* [Problem to solve] Reproduce word for word everything in the briefing transcript below, from "And finally, a" down to "your opening remarks.".

* [Source passage]
◇ ◇ ◇ ◇ ◇ ◇ ◇

Brad Crabtree, Assistant Secretary for the Office of Fossil Energy and Carbon Management, U.S. Department of Energy

For Immediate Release
October 31, 2022
The Brussels Hub

Special Online Briefing with Brad Crabtree, Assistant Secretary for the Office of Fossil Energy and Carbon Management, U.S. Department of Energy

MODERATOR: Good afternoon from the State Department’s Brussels Media Hub. I would like to welcome everyone joining us for today’s virtual press briefing. Today, we’re very honored to be joined by Department of Energy Assistant Secretary Brad Crabtree.

And finally, a reminder that today’s briefing is on the record. With that, let’s get started. Assistant Secretary Crabtree, thank you so much for joining us today. I’ll turn it over to you for your opening remarks.

◇ ◇ ◇ ◇ ◇ ◇ ◇

* [Data provided]
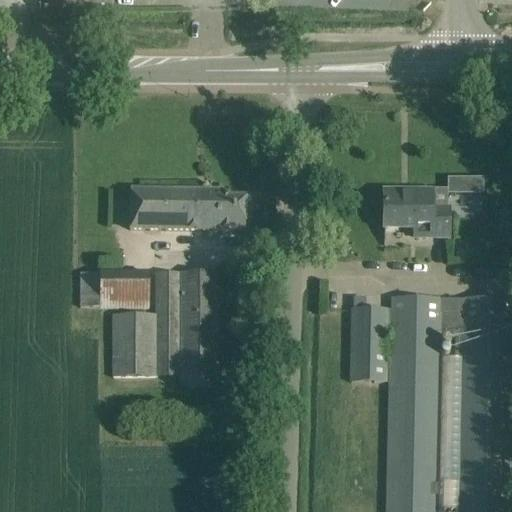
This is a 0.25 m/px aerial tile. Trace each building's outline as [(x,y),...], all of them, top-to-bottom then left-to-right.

◇ ◇ ◇ ◇ ◇ ◇ ◇

* [Task result]
And finally, a reminder that today’s briefing is on the record. With that, let’s get started. Assistant Secretary Crabtree, thank you so much for joining us today. I’ll turn it over to you for your opening remarks.